It’s a fact that “The Little Match Girl” is intended to be depressing. In which case, you know, mission accomplished. But in adulthood, since the release of Terry Pratchett’s Hogfather, what I think about is how unjust the story is. If the little girl gets brought into a place of warmth and joy, it should be at the last minute, not after. This is a story we share with our kids, the story of a child living a life not even an adult should. Though I’m not sure Andersen wanted kids to read it; he wanted adults to read it and want to make things better for the real children.
The title character is a little girl in nineteenth century Russia (for some reason). She is selling matches on the street; no one buys any. It is night, and she huddles against the side of a building for what warmth she can manage. One by one, she lights her matches; as she does, she sees visions of warmth, comfort, and plenty. Then, in one vision, she sees herself brought by troika to a cottage where her grandmother waits. She lights all her matches to keep that vision going; when it fades, so, too, does she.
“Oh, yay, she gets to be with her grandmother in Heaven!” Yeah, but she froze to death on the streets. In the original story, she’s out there because her father will beat her for not selling matches—she’d rather freeze than face him. And let’s not fool ourselves that no children today are left making horrible choices like that. Maybe they’d get reported to the authorities if they were selling matches on the streets, but there are a lot of abuse cases that the authorities don’t know about. It’s just that the kids aren’t being exploited in that particular way.

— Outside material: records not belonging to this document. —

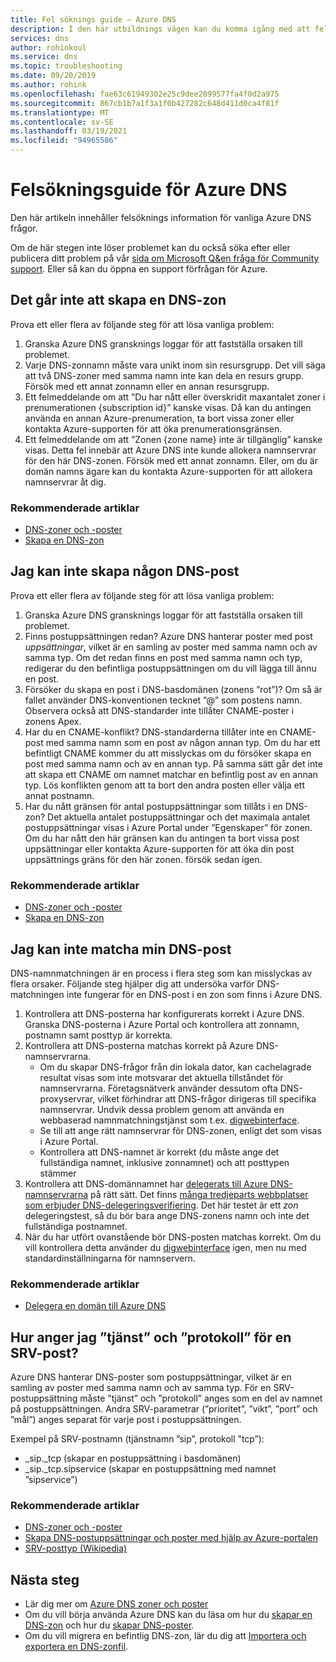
 ```yaml
---
title: Fel söknings guide – Azure DNS
description: I den här utbildnings vägen kan du komma igång med att felsöka vanliga problem med Azure DNS
services: dns
author: rohinkoul
ms.service: dns
ms.topic: troubleshooting
ms.date: 09/20/2019
ms.author: rohink
ms.openlocfilehash: fae63c61949302e25c9dee2899577fa4f0d2a975
ms.sourcegitcommit: 867cb1b7a1f3a1f0b427282c648d411d0ca4f81f
ms.translationtype: MT
ms.contentlocale: sv-SE
ms.lasthandoff: 03/19/2021
ms.locfileid: "94965586"
---
```

# <a name="azure-dns-troubleshooting-guide"></a>Felsökningsguide för Azure DNS

Den här artikeln innehåller felsöknings information för vanliga Azure DNS frågor.

Om de här stegen inte löser problemet kan du också söka efter eller publicera ditt problem på vår [sida om Microsoft Q&en fråga för Community support](/answers/topics/azure-virtual-network.html). Eller så kan du öppna en support förfrågan för Azure.


## <a name="i-cant-create-a-dns-zone"></a>Det går inte att skapa en DNS-zon

Prova ett eller flera av följande steg för att lösa vanliga problem:

1.  Granska Azure DNS gransknings loggar för att fastställa orsaken till problemet.
2.  Varje DNS-zonnamn måste vara unikt inom sin resursgrupp. Det vill säga att två DNS-zoner med samma namn inte kan dela en resurs grupp. Försök med ett annat zonnamn eller en annan resursgrupp.
3.  Ett felmeddelande om att ”Du har nått eller överskridit maxantalet zoner i prenumerationen {subscription id}” kanske visas. Då kan du antingen använda en annan Azure-prenumeration, ta bort vissa zoner eller kontakta Azure-supporten för att öka prenumerationsgränsen.
4.  Ett felmeddelande om att ”Zonen {zone name} inte är tillgänglig” kanske visas. Detta fel innebär att Azure DNS inte kunde allokera namnservrar för den här DNS-zonen. Försök med ett annat zonnamn. Eller, om du är domän namns ägare kan du kontakta Azure-supporten för att allokera namnservrar åt dig.


### <a name="recommended-articles"></a>Rekommenderade artiklar

* [DNS-zoner och -poster](dns-zones-records.md)
* [Skapa en DNS-zon](./dns-getstarted-portal.md)

## <a name="i-cant-create-a-dns-record"></a>Jag kan inte skapa någon DNS-post

Prova ett eller flera av följande steg för att lösa vanliga problem:

1.  Granska Azure DNS gransknings loggar för att fastställa orsaken till problemet.
2.  Finns postuppsättningen redan?  Azure DNS hanterar poster med post *uppsättningar*, vilket är en samling av poster med samma namn och av samma typ. Om det redan finns en post med samma namn och typ, redigerar du den befintliga postuppsättningen om du vill lägga till ännu en post.
3.  Försöker du skapa en post i DNS-basdomänen (zonens ”rot”)? Om så är fallet använder DNS-konventionen tecknet ”@” som postens namn. Observera också att DNS-standarder inte tillåter CNAME-poster i zonens Apex.
4.  Har du en CNAME-konflikt?  DNS-standarderna tillåter inte en CNAME-post med samma namn som en post av någon annan typ. Om du har ett befintligt CNAME kommer du att misslyckas om du försöker skapa en post med samma namn och av en annan typ.  På samma sätt går det inte att skapa ett CNAME om namnet matchar en befintlig post av en annan typ. Lös konflikten genom att ta bort den andra posten eller välja ett annat postnamn.
5.  Har du nått gränsen för antal postuppsättningar som tillåts i en DNS-zon? Det aktuella antalet postuppsättningar och det maximala antalet postuppsättningar visas i Azure Portal under ”Egenskaper” för zonen. Om du har nått den här gränsen kan du antingen ta bort vissa post uppsättningar eller kontakta Azure-supporten för att öka din post uppsättnings gräns för den här zonen. försök sedan igen. 


### <a name="recommended-articles"></a>Rekommenderade artiklar

* [DNS-zoner och -poster](dns-zones-records.md)
* [Skapa en DNS-zon](./dns-getstarted-portal.md)



## <a name="i-cant-resolve-my-dns-record"></a>Jag kan inte matcha min DNS-post

DNS-namnmatchningen är en process i flera steg som kan misslyckas av flera orsaker. Följande steg hjälper dig att undersöka varför DNS-matchningen inte fungerar för en DNS-post i en zon som finns i Azure DNS.

1.  Kontrollera att DNS-posterna har konfigurerats korrekt i Azure DNS. Granska DNS-posterna i Azure Portal och kontrollera att zonnamn, postnamn samt posttyp är korrekta.
2.  Kontrollera att DNS-posterna matchas korrekt på Azure DNS-namnservrarna.
    - Om du skapar DNS-frågor från din lokala dator, kan cachelagrade resultat visas som inte motsvarar det aktuella tillståndet för namnservrarna.  Företagsnätverk använder dessutom ofta DNS-proxyservrar, vilket förhindrar att DNS-frågor dirigeras till specifika namnservrar.  Undvik dessa problem genom att använda en webbaserad namnmatchningstjänst som t.ex. [digwebinterface](https://digwebinterface.com).
    - Se till att ange rätt namnservrar för DNS-zonen, enligt det som visas i Azure Portal.
    - Kontrollera att DNS-namnet är korrekt (du måste ange det fullständiga namnet, inklusive zonnamnet) och att posttypen stämmer
3.  Kontrollera att DNS-domännamnet har [delegerats till Azure DNS-namnservrarna](dns-domain-delegation.md) på rätt sätt. Det finns [många tredjeparts webbplatser som erbjuder DNS-delegeringsverifiering](https://www.bing.com/search?q=dns+check+tool). Det här testet är ett *zon* delegeringstest, så du bör bara ange DNS-zonens namn och inte det fullständiga postnamnet.
4.  När du har utfört ovanstående bör DNS-posten matchas korrekt. Om du vill kontrollera detta använder du [digwebinterface](https://digwebinterface.com) igen, men nu med standardinställningarna för namnservern.


### <a name="recommended-articles"></a>Rekommenderade artiklar

* [Delegera en domän till Azure DNS](dns-domain-delegation.md)



## <a name="how-do-i-specify-the-service-and-protocol-for-an-srv-record"></a>Hur anger jag ”tjänst” och ”protokoll” för en SRV-post?

Azure DNS hanterar DNS-poster som postuppsättningar, vilket är en samling av poster med samma namn och av samma typ. För en SRV-postuppsättning måste ”tjänst” och ”protokoll” anges som en del av namnet på postuppsättningen. Andra SRV-parametrar (”prioritet”, ”vikt”, ”port” och ”mål”) anges separat för varje post i postuppsättningen.

Exempel på SRV-postnamn (tjänstnamn ”sip”, protokoll ”tcp”):

- \_sip.\_tcp (skapar en postuppsättning i basdomänen)
- \_sip.\_tcp.sipservice (skapar en postuppsättning med namnet ”sipservice”)

### <a name="recommended-articles"></a>Rekommenderade artiklar

* [DNS-zoner och -poster](dns-zones-records.md)
* [Skapa DNS-postuppsättningar och poster med hjälp av Azure-portalen](./dns-getstarted-portal.md)
* [SRV-posttyp (Wikipedia)](https://en.wikipedia.org/wiki/SRV_record)


## <a name="next-steps"></a>Nästa steg

* Lär dig mer om [Azure DNS zoner och poster](dns-zones-records.md)
* Om du vill börja använda Azure DNS kan du läsa om hur du [skapar en DNS-zon](./dns-getstarted-portal.md) och hur du [skapar DNS-poster](./dns-getstarted-portal.md).
* Om du vill migrera en befintlig DNS-zon, lär du dig att [Importera och exportera en DNS-zonfil](dns-import-export.md).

Don’t get me wrong—the animation is exquisite. Set to the music of Borodin, the little girl’s visions almost make you want to step through the screen and be in them yourself. You don’t have to be suffering extreme deprivation to want to be in the Christmas she envisions; I’m quite sure my kids would want to share it with her given the chance. The grandmother is the perfect example of the warm, slightly plump grandmother type, and she looks like she would give simply magnificent hugs.
This was intended to be part of the new Fantasia cycle, though of course the Fantasia cycle has never actually been a thing. Certainly it was one of the projects planned for Fantasia 2000, which is why it has no dialogue but only music. I don’t know why it didn’t make it. It’s been released solely as a short, and its release was initially in a short film collection. This is not the sort of thing that is going to air before a feature, though it is on the Little Mermaid disc. Apparently, Disney wanted to change the ending of this, too, but couldn’t make a new ending work.
Note: I also don’t know why Disney made it a single word. It’s not one.